I see quite a few people with dual extrusion experience here,

I see quite a few people with dual extrusion experience here, as a 3d designer I would like to know which problems people most encounter with designs made for dualstrusion.
And regarding the common oozing, wouldn’t “crap” pillars next to the print help a lot?
Something like :

  • print color 1 for the whole layer.
  • move to crap pillar 1
  • retract filament 1,
  • wipe ooze on pillar 1
  • head 2 moves to crap pillar 2
  • run an extrusion 2 to get flow back
  • print the layer with head 2
  • next layer, rinse and repeat?

Would not seem to take much extra time or material.
Only some slicer magic?
And I think the wiping can be synchronized, so it would take even less time.

Any thoughts?

They need to be different objects that don’t intersect.

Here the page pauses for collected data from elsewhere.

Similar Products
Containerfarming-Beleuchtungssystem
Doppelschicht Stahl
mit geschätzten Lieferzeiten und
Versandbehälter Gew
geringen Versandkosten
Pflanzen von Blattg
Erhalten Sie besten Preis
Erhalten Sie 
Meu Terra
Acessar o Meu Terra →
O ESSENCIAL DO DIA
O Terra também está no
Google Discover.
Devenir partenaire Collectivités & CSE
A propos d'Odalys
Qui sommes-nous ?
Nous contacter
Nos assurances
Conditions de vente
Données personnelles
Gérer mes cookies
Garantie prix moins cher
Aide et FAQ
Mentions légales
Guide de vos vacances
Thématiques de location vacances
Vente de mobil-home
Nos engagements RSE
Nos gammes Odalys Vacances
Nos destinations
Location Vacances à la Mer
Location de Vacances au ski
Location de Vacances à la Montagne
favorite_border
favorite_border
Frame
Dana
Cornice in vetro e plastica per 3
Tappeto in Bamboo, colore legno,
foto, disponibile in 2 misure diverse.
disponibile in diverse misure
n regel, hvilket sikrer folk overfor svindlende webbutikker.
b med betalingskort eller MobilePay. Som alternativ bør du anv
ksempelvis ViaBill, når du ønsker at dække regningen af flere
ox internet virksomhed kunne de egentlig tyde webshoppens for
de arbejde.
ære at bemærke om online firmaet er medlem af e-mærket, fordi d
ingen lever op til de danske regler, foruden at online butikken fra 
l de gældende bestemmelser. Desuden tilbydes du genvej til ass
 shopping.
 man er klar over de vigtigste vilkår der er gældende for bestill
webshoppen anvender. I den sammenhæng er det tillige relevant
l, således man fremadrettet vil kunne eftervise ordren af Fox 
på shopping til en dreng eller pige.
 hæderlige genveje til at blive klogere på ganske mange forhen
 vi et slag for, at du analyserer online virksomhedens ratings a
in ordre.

@Stijn_van_der_Linden Kisslicer already does ‘crap’ pillars. I think it uses the term 'prime pillar though :slight_smile:

@CornGolem Thanks, I am aware of the dual model technique in that respect, but any idea on weather slicers detect problematic overlap, and how clean the “cut” should be?

@Tim_Rastall
Ah thanks! I’ll look in to that! Anyone got experience with Kisslicer pro? Do prime pillars actually work?

No direct experience with pro yet. Ill be buying it once I’ve got my dual extruder big tantillus built in a few months.

The problem is that you still get ooze even after doing a retraction - the retraction really just temporarily delays the ooze not stops. When hot, it’s a liquid and sooner or later its going to run out the nozzle (and repeating the retraction doesn’t really help either).

Wipe pillars would not solve the ooze problem but is be very helpful for the approach where you cool the inactive extruder below the ooze point at each extruder change (another Kisslicer feature). This really just “cleans up” the nozzle before it restarts printing.